As has already been mentioned, but is worth repeating, income from any source is taxable, regardless of whether anyone sends the IRS a 1099 reporting that income. And since people can make mistakes, receiving a 1099 that indicates income was reported to the IRS does not necessarily mean that you have taxable income.* You are required to calculate your income yourself. The 1099 reporting rules are there for the IRS to know about payments made by businesses that want to deduct those expenses, and thus need to be reported as income by someone (if subject to US tax). You receive a copy of the 1099 as a courtesy; whether you receive it yourself has no bearing on whether the IRS receives it. If the latter happens and not the former the payer might be in hot water, but whether you receive it or not has no bearing on whether it’s income.
*I had a client receive dozens of 1099-NECs for no good reason due to a computer glitch. The payer corrected all of them with the IRS, but didn’t bother to send the client the corrections. The client was freaked out, but since they were all mistakes, he didn’t have to report them, even if they hadn’t been corrected by the payer. I found out they were corrected by the payer by getting him to get a Wage and Income Transcript, which showed the corrections that were filed.
Now when you’re selling stuff, rather than services, you generally have some cost to acquire the stuff, known in accounting as Cost of Goods Sold. If the stuff you’re selling you acquired for reasons other than to resell it, then you actually have a capital gain, not ordinary income. It’s unclear from the OP what’s the case here. You restored the items and are selling them, so I guess you bought them and restored them in order to sell them, but that’s not necessarily the case. You could have had them on display for awhile and then decided to get rid of them. In that case, things work a little differently, and I’ll go through each separately.
If this activity of restoring and selling machines was undertaken over a period of time with the intention to make a profit, then you have a trade or business, and report all the activity involved with the business on Schedule C by default. You first list your gross receipts, then subtract the Cost of Goods Sold to arrive at gross income, then subtract all the other expenses you incurred in the business for the purpose of restoring and selling them that are not Cost of Goods Sold to arrive at net income.

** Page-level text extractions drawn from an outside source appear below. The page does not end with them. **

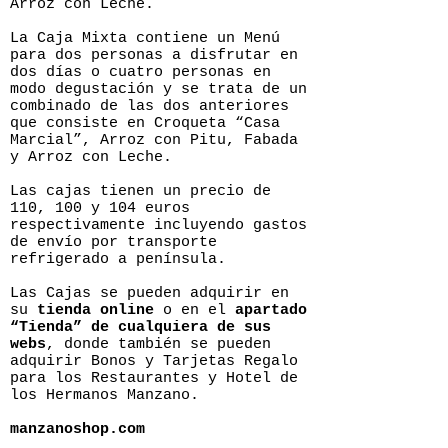
Arroz con Leche.
La Caja Mixta contiene un Menú
para dos personas a disfrutar en
dos días o cuatro personas en
modo degustación y se trata de un
combinado de las dos anteriores
que consiste en Croqueta “Casa
Marcial”, Arroz con Pitu, Fabada
y Arroz con Leche.
Las cajas tienen un precio de
110, 100 y 104 euros
respectivamente incluyendo gastos
de envío por transporte
refrigerado a península.
Las Cajas se pueden adquirir en
su
tienda online
o en el
apartado
“Tienda” de cualquiera de sus
webs
, donde también se pueden
adquirir Bonos y Tarjetas Regalo
para los Restaurantes y Hotel de
los Hermanos Manzano.
manzanoshop.com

There’s really no difference between Cost of Goods Sold and other expenses except for a few niche situations where it matters that Cost of Goods Sold is subtracted before arriving at gross income. If net income is at least $400 or so, you’ll pay self-employment tax on the income as well as income tax, which is 15.3% of “earnings from self employment”, the latter of which is defined as 92.35% of your net income from self-employment. This is because you get to deduct half of the self-employment tax for income tax purposes, as it’s basically the employer half of FICA.

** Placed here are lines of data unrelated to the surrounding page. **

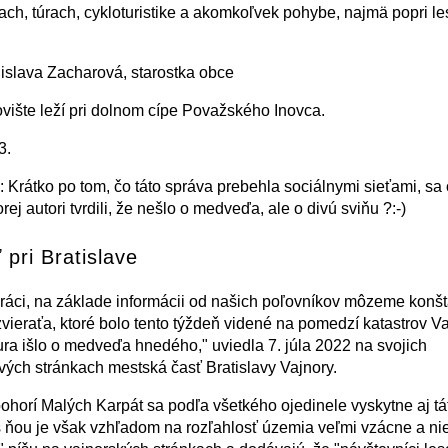
ch, túrach, cykloturistike a akomkoľvek pohybe, najmä popri le
islava Zacharová, starostka obce
vište leží pri dolnom cípe Považského Inovca.
3.
Krátko po tom, čo táto správa prebehla sociálnymi sieťami, sa 
rej autori tvrdili, že nešlo o medveďa, ale o divú sviňu ?:-)
pri Bratislave
oráci, na základe informácii od našich poľovníkov môzeme konšt
zvieraťa, ktoré bolo tento týždeň videné na pomedzí katastrov Va
ra išlo o medveďa hnedého," uviedla 7. júla 2022 na svojich
ých stránkach mestská časť Bratislavy Vajnory.
ohorí Malých Karpát sa podľa všetkého ojedinele vyskytne aj tá
 s ňou je však vzhľadom na rozľahlosť územia veľmi vzácne a ni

All the activity on Schedule C is completely unrelated to the deductions that you take on Schedule A, known as itemized deductions. In reality, Schedule A deductions in general are kinda fake. They by and large don’t represent any actual reductions in your income, but are certain deductions allowed by Congress for whatever policy reason they devise. Some of them make sense (Medical), some of them really don’t (mortgage interest). There aren’t very many types of such deductions, and because practically all miscellaneous deductions are currently not allowed, they are simple to list: Medical (in excess of 7.5% of your income), Taxes (limited to $10,000), Interest (but only mortgage interest and investment interest), Charity (with various limitations depending on what and to whom you give), and Gambling Losses (to the extent of Gambling Winnings, but if you gamble as a living, that goes on Schedule C).

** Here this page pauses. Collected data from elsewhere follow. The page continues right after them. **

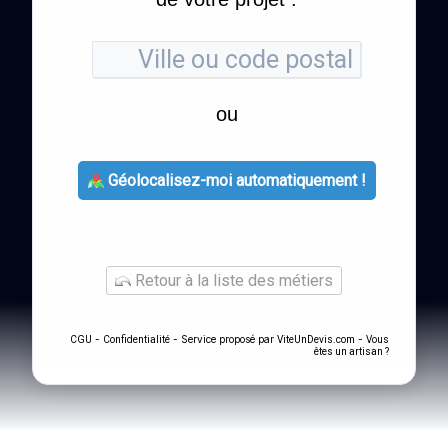
ou
Géolocalisez-moi automatiquement !
Retour à la liste des métiers
-
- Service proposé par
-
CGU
Confidentialité
ViteUnDevis.com
Vous
êtes un artisan ?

Now if you didn’t intend to do this for profit, that makes things much worse for you under current law, which does not allow any deductions for the production of income for activities not for profit. If you ask me, that’s unconstitutional, but the lobbying and legal power of hobbyists is minimal, and most of them are going to simply ignore the law anyway and claim they were trying to make a profit. Note this is one case where it matters what’s Cost of Goods Sold, because you can always subtract COGS to arrive at gross income, even if the rest of the deductions are not allowed. You would have to report all the income as “Other income” at the bottom of Page 1 of Schedule 1, the Cost of Good Sold on a specific line on Page 2 of Schedule 1 that I’m not going to look up now. At least in this case you avoid self-employment tax, because that only applies when attempting to make a profit.
If you didn’t intend to profit though, it’s more likely that you didn’t buy and restore them intending to sell them. In that case, as mentioned above, you might have a capital gain. If that’s the case, you need to add up all the expenses you incurred in buying and restoring the machines, and that’s what’s known as your basis in the machines. You report the sales on Schedule D and Form 8949, checking either Box C or F depending on if it was held long-term or not. You take the gross proceeds and subtract the basis to get the net capital gain. If you had a capital loss, you’d have to adjust the loss to zero because you can’t take losses on activities not for profit. Or you could simply not report the sale if the IRS wasn’t told about it - there’s no point in including it if there’s a zero bottom line and the IRS isn’t expecting to see it reported. In this case it’s hard to say that you were trying to make a profit in restoring these machines but didn’t initially intend to sell them. That would only be the case if you at least at some point planned to use them in a business some way other than selling them, and the IRS would want proof you were considering that if you claimed a capital loss on these items.